Friday, 19 February 2016

On Turning 40…Please Advise

My birthday has always been one of my favourite days of the year. Ok. It is my favourite day of the year. Or at least, it was. This year I will be saying goodbye to my thirties. You know, the decade we lump together with the twenties. That was really great. Sigh. I know this is all about perspective and everyone over 40 reading this is rolling their eyes at me. But I am not 50 thinking 40 is young. I’m 39 damn it. And this is hard.

Just 4 - no zero

I have always loved my birthday because, well, I love being special. It’s likely a by-product of me being a first born - you know, thinking I’m special all the time. I also love getting presents. There’s no point to censoring myself at this point - I’m turning 40 - I can say whatever I want now, right? My birthday parties have never been particularly lavish but they have always been great. Well, except maybe my 30th birthday when Eric threw me a family pot-luck in our backyard. That was only ok.

I also love planning and throwing parties and Eric and I have become quite good at it. I have learned - finally - that the key to being a good host is drinking. I am the much nicer, more relaxed version of myself with a couple of one ounce Cosmos in me (I feel I've mentioned this before). I therefore assumed that I would want a big party for my fortieth. But the closer it gets I am not so sure and I don’t know why. I think I would want a hand in planning it and that seems, well, wrong. But is it? I feel like I don’t actually want the attention for this particular birthday. I also sometimes feel like big parties are actually quite impersonal and maybe the introvert in me wants a little more one-one-one time with my close friends for this one.

= WORK INSTRUCTIONS =
[A] Name every thing that the writer of the post on turning 40 says they love.
[B] Do the following statements agree with the post on turning 40? Answer yes or no for each and quote the words of the post that decide it.
(i) The writer's 30th birthday was celebrated with a family pot-luck in the backyard.
(ii) The writer is already 40.
(iii) The writer is sure they want a big party for their fortieth.
[C] Reproduce the passage of the post on turning 40 that begins at the words "My birthday has" and stops after "this is hard.".

= GIVEN INFORMATION =

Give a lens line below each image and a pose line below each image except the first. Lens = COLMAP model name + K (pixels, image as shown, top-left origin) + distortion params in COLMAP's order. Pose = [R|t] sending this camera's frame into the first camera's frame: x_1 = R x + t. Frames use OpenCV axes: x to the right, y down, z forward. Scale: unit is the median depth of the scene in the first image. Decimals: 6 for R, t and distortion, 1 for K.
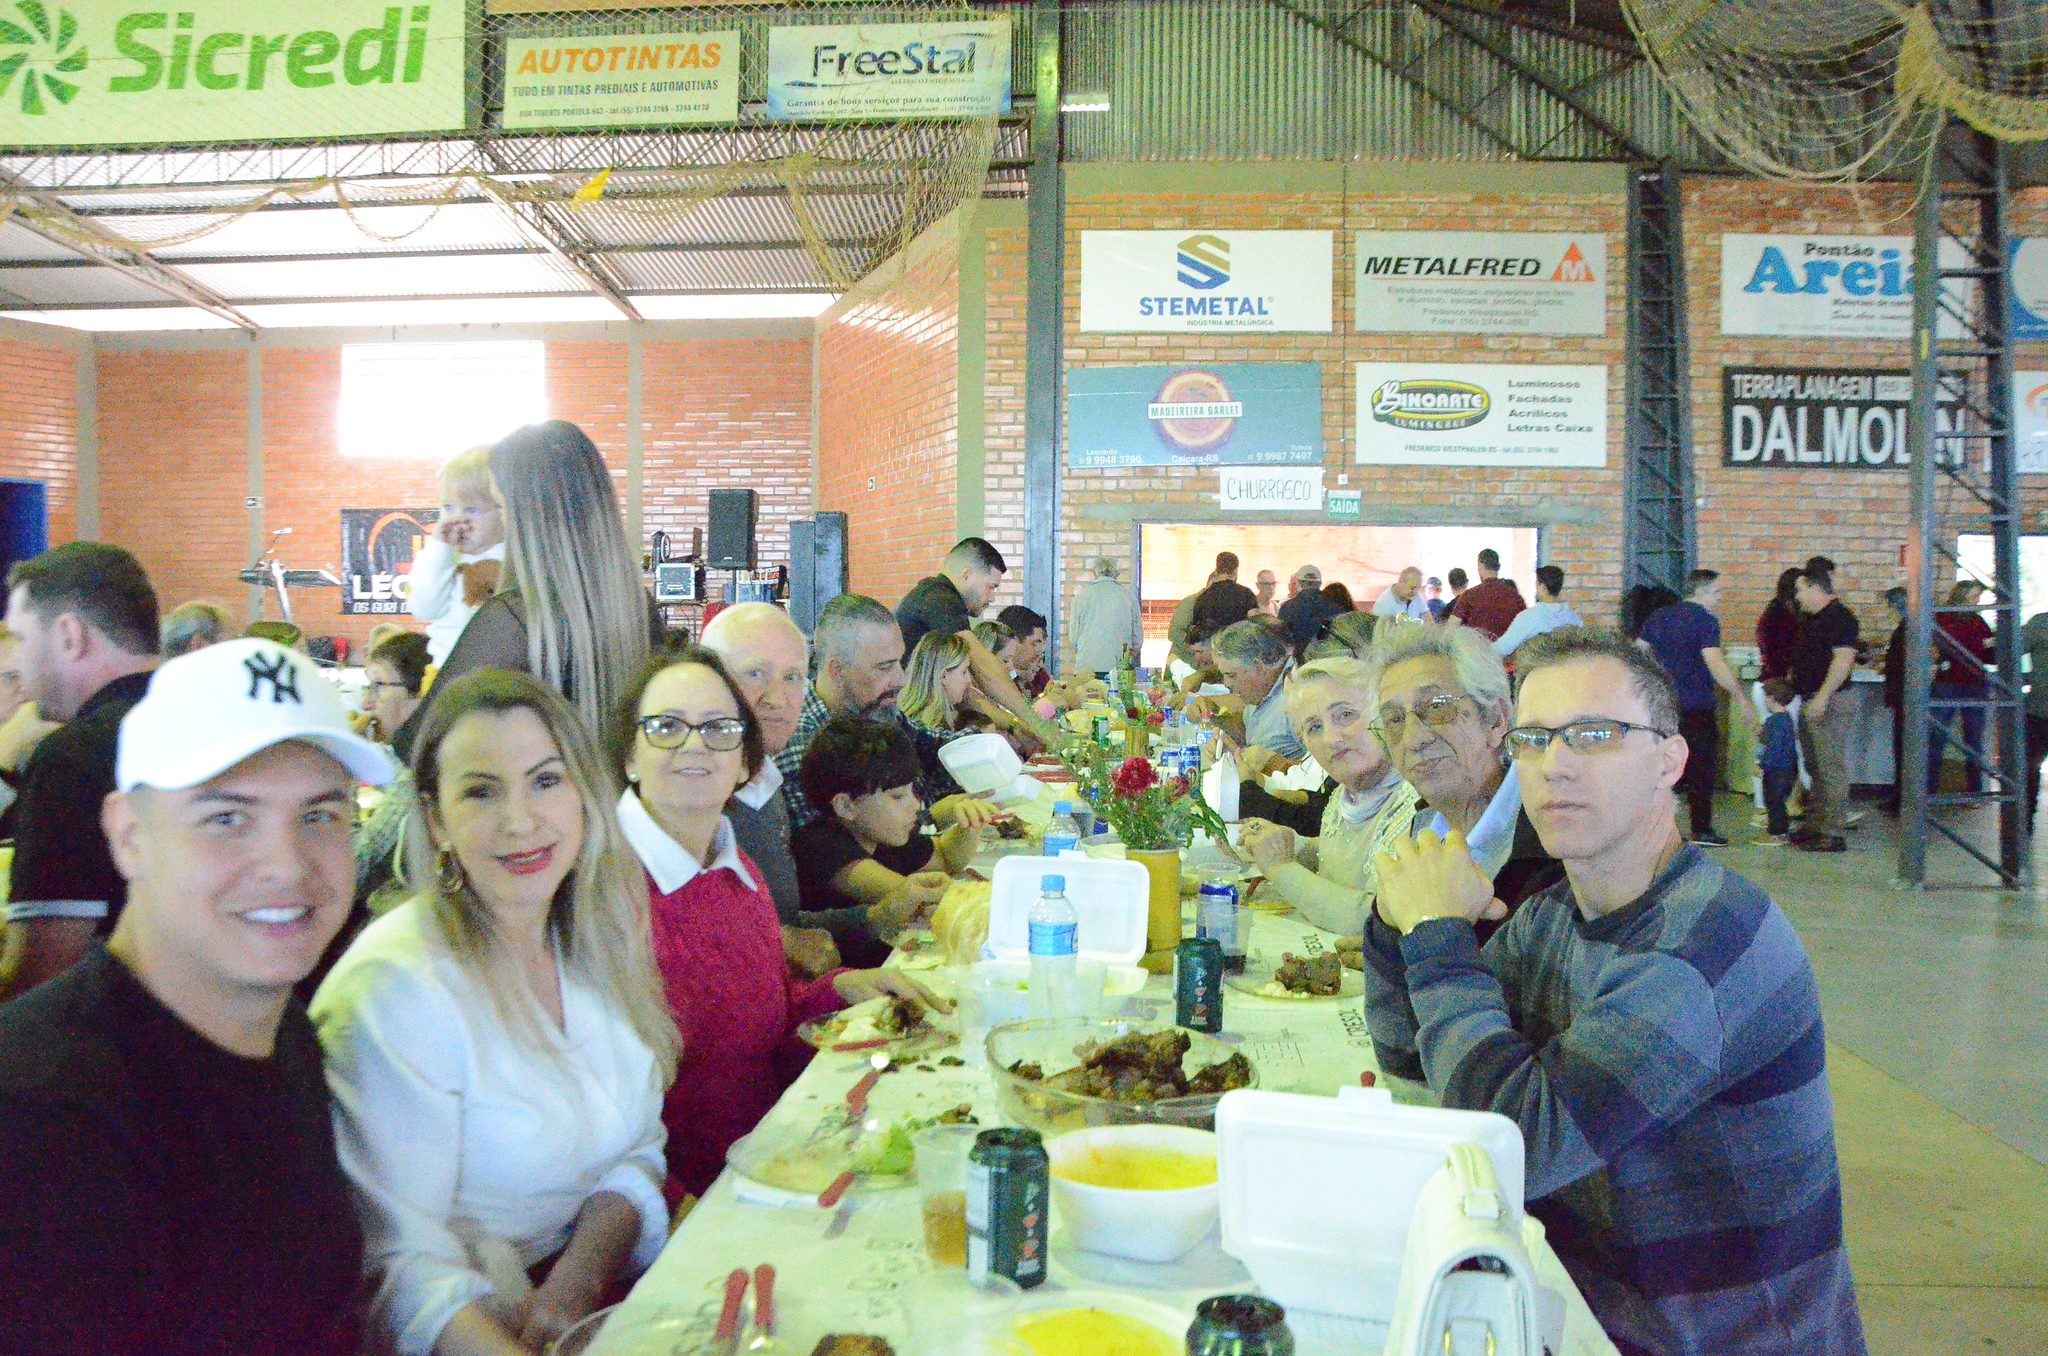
lens RADIAL K [[2025.2, 0, 1022.1], [0, 2025.2, 678.5], [0, 0, 1]] dist [-0.003191, 0.007924]
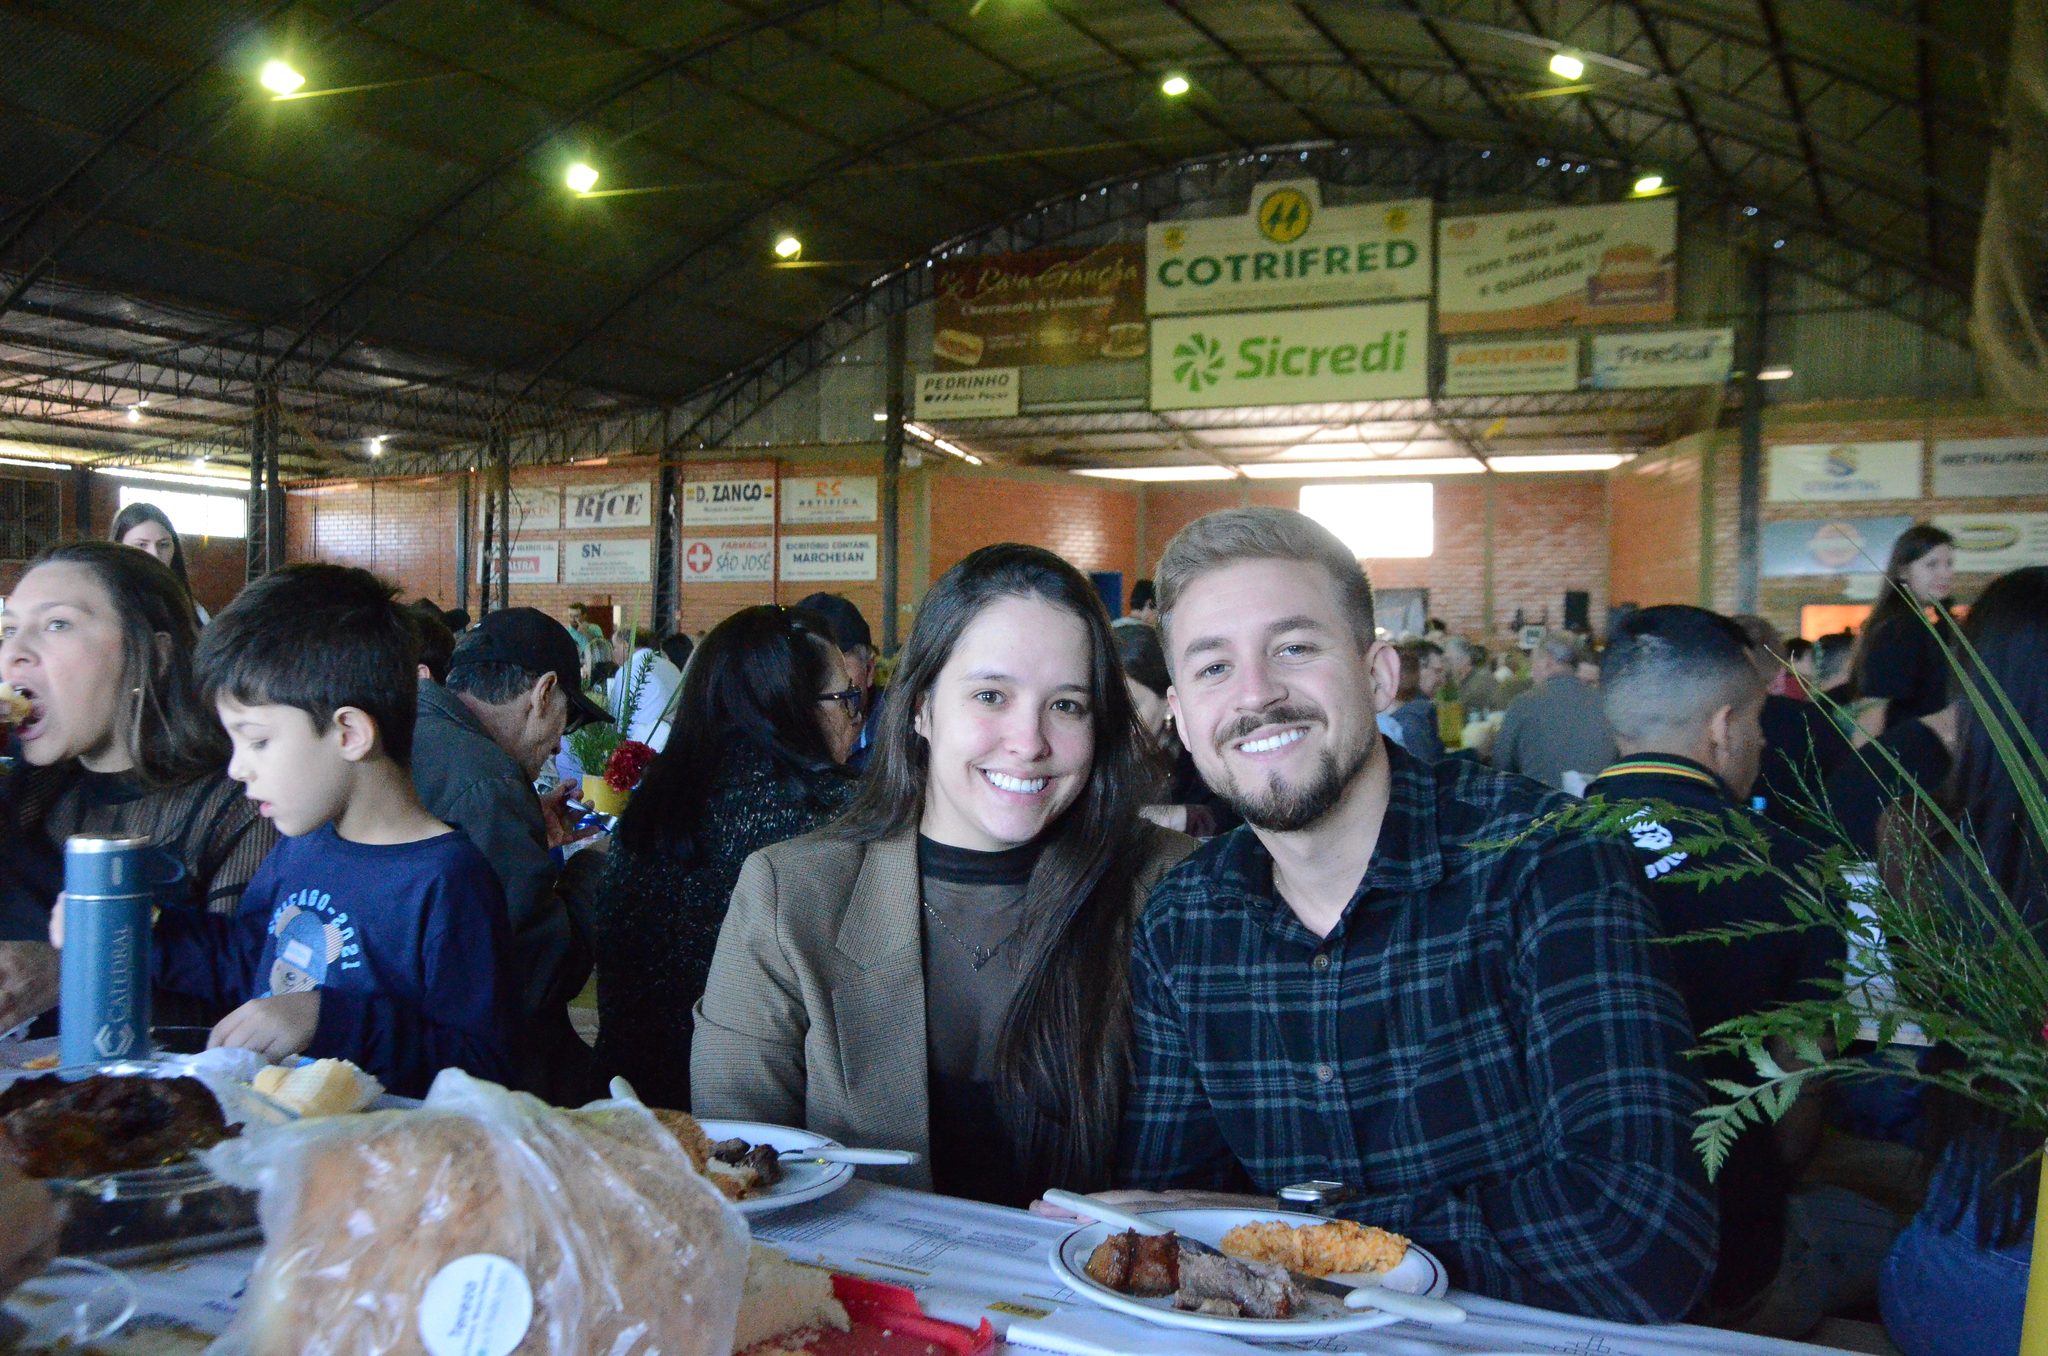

= OUTPUTS IN ORDER =
[A]
- Their birthday
- Being special
- Getting presents
- Planning and throwing parties

[B]
(i) Yes: "my 30th birthday when Eric threw me a family pot-luck in our backyard"
(ii) No: "I’m 39 damn it."
(iii) No: "But the closer it gets I am not so sure and I don’t know why."

[C]
My birthday has always been one of my favourite days of the year. Ok. It is my favourite day of the year. Or at least, it was. This year I will be saying goodbye to my thirties. You know, the decade we lump together with the twenties. That was really great. Sigh. I know this is all about perspective and everyone over 40 reading this is rolling their eyes at me. But I am not 50 thinking 40 is young. I’m 39 damn it. And this is hard.